The rapid rollout of a hugely ambitious plan to reduce elementary school class sizes in California over two decades ago should serve as a cautionary tale for how quickly the state should implement universal preschool, a long-sought-after goal of children’s advocates and their allies in the Legislature.
It may also give incoming Gov. Gavin Newsom some cover for not moving aggressively to implement universal preschool, which he said he was committed to on the campaign trail. He articulated universal preschool as part of an ambitious, multi-pronged “cradle-to-career” system of education in the state.
But what Newsom left unsaid was when and how fast he would move to introduce universal preschool, which is generally understood to mean providing state subsidized preschool for all low-income 4-year-olds before they enter kindergarten.
The state’s 1996 class size reduction program was hugely popular with parents and teachers. But it also had a range of unintended consequences, especially during the first years it was implemented. It provides some sobering guidance as to how not to do it.
The program was laden with good intentions: to reduce class sizes to 20 students in kindergarten through the 3rd grade, based on the belief and some compelling research that smaller class sizes improve student academic outcomes.
The program came about as a result of an unusual confluence of forces. In the summer of 1996, the state was projecting a budget surplus of $1.3 billion. The Legislature, with the assent of then-Gov. Pete Wilson, approved a class-size reduction plan that would provide districts $650 for every student in a K-12 classroom with 20 or fewer students. The cost to the state in its first year: $1 billion — about $1.6 billion in current dollars.
The program was slated to begin that very same fall — less than two months after passage of the bill in the Legislature — setting off a “mad scramble,” in the words of a 2002 EdSource report, to find the space, equipment and teachers needed to implement it..
Then-State Superintendent of Public Instruction Delaine Eastin was charged with making it happen. The program was rolled out over a matter of weeks in time for the opening of school in 1996.
Just getting classrooms to house the smaller classes was a challenge in itself. She convened meetings with the California Manufactured Housing Institute, “begging them to double and triple shifts to build portable classrooms,” she recalled several years ago. To get the portables to schools throughout the state, she had to request a waiver from the California Highway Patrol to allow trucking companies to transport wide loads on state highways over Labor Day weekend.
Finding teachers was another headache. More affluent districts were able to lure teachers away from poorer ones, leaving the latter worse off than before. Others had no choice but to hire teachers without full credentials. In many cases, classroom space and money were taken from other programs to get the class size reduction initiative off the ground.
On top of that, in the early years at least, there was no conclusive evidence that the program led to improved academic outcomes, according to a research consortium set up to study it. The consortium consisted of several leading research and policy organizations.
In subsequent years, some of the early problems were ironed out. Teacher recruiting efforts were ramped up, and teachers on temporary credentials eventually converted them to full credentials. Small K-3 class sizes became a part of the education landscape.

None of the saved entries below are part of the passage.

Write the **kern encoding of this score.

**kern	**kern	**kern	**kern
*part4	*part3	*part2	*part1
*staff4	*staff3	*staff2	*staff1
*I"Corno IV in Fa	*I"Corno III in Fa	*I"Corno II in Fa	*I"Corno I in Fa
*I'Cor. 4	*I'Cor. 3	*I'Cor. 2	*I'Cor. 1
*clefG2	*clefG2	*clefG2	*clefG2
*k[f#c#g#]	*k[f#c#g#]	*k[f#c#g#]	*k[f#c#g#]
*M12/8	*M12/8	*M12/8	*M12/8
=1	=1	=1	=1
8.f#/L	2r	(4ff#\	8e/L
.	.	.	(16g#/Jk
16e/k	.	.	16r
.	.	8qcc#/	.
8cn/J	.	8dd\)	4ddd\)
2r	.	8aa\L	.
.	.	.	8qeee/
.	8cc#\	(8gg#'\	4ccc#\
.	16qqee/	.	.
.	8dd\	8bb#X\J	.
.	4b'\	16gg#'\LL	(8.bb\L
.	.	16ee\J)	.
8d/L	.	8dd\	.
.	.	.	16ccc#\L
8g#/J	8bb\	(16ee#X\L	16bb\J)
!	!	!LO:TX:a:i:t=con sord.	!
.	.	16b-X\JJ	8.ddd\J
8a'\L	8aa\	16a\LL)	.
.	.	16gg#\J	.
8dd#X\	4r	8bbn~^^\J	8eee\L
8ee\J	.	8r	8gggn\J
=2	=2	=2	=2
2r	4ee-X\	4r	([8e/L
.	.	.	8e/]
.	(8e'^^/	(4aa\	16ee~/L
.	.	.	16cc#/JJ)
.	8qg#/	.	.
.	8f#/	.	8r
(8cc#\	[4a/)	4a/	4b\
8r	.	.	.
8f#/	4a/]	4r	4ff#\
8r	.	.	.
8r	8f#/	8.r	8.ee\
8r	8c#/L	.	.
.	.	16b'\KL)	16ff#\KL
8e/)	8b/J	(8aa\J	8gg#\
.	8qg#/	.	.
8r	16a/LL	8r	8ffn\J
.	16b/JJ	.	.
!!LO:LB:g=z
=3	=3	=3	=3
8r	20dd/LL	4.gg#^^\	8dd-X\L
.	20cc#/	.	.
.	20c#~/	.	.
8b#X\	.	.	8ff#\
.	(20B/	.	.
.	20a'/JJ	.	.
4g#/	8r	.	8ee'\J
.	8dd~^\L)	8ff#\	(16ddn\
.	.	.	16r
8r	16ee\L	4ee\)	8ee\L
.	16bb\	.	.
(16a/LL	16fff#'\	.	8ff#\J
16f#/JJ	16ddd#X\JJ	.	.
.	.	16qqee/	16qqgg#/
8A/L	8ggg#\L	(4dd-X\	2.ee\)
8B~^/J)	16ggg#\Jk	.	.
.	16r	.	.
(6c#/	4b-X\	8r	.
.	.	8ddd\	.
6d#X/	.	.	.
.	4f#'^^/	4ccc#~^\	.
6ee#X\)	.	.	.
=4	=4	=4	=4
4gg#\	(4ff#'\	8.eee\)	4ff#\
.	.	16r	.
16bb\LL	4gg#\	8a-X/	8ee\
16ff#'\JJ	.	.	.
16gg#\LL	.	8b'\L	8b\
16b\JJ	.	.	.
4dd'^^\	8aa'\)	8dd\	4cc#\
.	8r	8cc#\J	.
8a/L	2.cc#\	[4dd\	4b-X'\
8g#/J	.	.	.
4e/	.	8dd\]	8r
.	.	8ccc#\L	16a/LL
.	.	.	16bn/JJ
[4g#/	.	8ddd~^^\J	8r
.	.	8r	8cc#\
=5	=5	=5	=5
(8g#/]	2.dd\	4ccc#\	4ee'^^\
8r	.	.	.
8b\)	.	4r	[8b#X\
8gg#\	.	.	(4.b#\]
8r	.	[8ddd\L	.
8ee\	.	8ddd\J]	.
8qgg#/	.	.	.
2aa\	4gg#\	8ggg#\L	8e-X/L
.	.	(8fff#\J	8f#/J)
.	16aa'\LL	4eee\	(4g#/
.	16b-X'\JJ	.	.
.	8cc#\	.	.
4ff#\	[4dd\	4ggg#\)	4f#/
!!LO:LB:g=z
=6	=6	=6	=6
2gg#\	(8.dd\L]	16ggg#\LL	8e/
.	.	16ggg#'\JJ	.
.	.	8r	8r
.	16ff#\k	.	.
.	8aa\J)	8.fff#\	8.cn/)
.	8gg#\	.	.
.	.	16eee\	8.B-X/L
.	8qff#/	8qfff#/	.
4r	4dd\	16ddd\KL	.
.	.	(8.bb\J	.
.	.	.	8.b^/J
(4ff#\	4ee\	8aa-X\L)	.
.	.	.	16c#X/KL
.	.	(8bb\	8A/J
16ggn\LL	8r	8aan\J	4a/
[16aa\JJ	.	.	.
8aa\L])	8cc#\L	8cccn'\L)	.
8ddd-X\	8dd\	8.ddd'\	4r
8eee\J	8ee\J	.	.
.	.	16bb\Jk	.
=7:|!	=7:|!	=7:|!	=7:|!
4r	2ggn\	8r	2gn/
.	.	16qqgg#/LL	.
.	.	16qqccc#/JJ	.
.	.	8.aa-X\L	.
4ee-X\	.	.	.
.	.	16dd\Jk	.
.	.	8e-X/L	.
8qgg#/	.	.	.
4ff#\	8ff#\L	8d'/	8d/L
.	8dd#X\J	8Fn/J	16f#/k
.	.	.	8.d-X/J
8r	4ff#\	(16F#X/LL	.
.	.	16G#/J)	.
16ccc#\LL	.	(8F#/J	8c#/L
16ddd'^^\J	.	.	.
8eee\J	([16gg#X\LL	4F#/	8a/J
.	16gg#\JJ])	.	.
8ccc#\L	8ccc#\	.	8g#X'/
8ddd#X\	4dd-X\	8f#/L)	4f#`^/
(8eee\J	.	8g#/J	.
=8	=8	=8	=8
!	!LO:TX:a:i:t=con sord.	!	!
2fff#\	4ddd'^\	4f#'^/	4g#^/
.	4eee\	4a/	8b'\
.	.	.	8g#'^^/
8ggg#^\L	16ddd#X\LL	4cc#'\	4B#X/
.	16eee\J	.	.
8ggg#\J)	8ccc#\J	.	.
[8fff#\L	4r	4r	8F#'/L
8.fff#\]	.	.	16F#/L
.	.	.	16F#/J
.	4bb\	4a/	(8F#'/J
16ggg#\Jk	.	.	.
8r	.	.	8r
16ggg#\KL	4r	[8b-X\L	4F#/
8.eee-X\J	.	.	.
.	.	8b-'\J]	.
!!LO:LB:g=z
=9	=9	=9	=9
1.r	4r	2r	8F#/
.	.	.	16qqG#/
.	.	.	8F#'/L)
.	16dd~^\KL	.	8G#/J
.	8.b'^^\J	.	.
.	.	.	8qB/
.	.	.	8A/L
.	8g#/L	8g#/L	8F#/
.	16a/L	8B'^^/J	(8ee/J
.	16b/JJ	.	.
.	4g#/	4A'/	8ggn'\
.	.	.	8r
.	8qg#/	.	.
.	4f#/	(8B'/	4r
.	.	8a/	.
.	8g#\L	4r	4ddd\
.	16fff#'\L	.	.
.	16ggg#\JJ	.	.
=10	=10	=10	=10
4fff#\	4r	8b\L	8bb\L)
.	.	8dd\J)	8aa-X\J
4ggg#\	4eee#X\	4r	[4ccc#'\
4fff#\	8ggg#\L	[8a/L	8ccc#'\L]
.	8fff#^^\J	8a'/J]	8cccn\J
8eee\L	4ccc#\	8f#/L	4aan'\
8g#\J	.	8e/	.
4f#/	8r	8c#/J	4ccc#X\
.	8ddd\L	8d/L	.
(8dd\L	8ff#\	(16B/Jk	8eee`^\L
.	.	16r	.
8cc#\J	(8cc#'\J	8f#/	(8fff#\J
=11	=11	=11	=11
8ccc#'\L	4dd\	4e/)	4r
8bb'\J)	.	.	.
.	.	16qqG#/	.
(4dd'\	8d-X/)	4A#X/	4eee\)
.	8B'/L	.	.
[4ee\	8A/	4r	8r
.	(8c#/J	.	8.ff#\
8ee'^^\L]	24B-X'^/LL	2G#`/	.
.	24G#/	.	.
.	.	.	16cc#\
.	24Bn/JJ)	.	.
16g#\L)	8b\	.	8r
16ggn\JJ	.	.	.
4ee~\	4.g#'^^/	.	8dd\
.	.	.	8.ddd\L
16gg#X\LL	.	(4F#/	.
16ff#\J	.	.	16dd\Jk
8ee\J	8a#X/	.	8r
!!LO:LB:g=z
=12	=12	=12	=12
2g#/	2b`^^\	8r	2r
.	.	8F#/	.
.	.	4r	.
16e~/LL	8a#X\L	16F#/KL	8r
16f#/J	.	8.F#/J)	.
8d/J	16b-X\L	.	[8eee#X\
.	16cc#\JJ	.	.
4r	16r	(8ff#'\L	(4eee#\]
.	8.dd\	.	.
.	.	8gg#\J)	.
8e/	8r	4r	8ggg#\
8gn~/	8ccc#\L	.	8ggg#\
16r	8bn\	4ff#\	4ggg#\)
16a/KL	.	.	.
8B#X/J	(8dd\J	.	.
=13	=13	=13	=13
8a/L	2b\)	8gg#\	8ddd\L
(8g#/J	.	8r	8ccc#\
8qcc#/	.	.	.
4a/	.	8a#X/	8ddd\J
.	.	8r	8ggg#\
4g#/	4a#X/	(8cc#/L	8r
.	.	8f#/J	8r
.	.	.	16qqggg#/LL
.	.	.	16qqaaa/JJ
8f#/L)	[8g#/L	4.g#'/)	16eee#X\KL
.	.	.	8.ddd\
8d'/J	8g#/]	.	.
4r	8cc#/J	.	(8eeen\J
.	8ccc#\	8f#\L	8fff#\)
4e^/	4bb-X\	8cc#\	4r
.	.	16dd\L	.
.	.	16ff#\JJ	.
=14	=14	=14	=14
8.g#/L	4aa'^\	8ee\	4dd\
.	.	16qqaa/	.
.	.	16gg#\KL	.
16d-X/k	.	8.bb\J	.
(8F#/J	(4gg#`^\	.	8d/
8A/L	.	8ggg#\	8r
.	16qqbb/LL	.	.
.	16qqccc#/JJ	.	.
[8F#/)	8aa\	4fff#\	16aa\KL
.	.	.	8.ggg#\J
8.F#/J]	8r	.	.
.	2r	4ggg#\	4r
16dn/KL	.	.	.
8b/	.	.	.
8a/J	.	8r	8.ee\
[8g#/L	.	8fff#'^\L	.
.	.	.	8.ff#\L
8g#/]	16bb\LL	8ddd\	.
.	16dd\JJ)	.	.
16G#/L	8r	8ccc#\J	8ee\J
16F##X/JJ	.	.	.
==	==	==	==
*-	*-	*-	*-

But eventually one fundamental weakness of program — its dependence on annual infusions of extra state dollars — turned out to be its undoing. During the Great Recession, the class size reduction program was scaled back, and under Gov. Jerry Brown’s watch, was officially abolished in 2013. Soon K-3 class sizes grew in many school districts across the state to 30 students, the maximum allowed by state law.
As part of the landmark Local Control Funding Formula, Gov. Brown has built in financial incentives for districts to reduce K-3 class sizes to 24 students. But in most districts, class sizes of 20 students are a thing of the past.
The 2002 EdSource report, based on the work of a special research consortium set up to look at the impact of the program, concluded with a sobering section on “lessons learned” that it said should “apply to future education reform efforts.”
No one is suggesting that universal preschool should be introduced in a few weeks along the lines of the class size reduction program. But as legislators introduce bills to implement universal preschool next year, and to push the next governor in that direction, the lessons from an earlier era still seem relevant. Among them:
- Be clear about where a given initiative fits within the state’s overall education plan;
- Start small before creating a new, expensive statewide program;
- Assess the capacity of the state’s education system to implement change;
- Allow flexibility to accommodate local differences;
- Allow sufficient time to implement large-scale initiatives.
“In the future,” the report said, “any large initiative should have ample time for districts and schools to plan between passing it into law and implementing it.”
The last lesson may be the most important one and it is one that Newsom seems to be well aware of.
Last week in Fresno, Newsom indicated that expanding early childhood education will still be a top priority of his administration, and suggested that he will propose additional spending for it in his first budget, which he will unveil in January.
But he is also tempering expectations of a rapid expansion of preschool to serve all California’s 4-year-olds even though he believes in it, and despite the huge budget surplus he stands to inherit.
“We all will live within our means,” he told The Sacramento Bee last week. “We’re not going to deviate from being fiscally prudent.”
He also acknowledged the logistical challenges.
“Even if you wanted to provide universal preschool, you could not achieve that in the immediate term,” he said. “It would take years and years to build out that infrastructure.”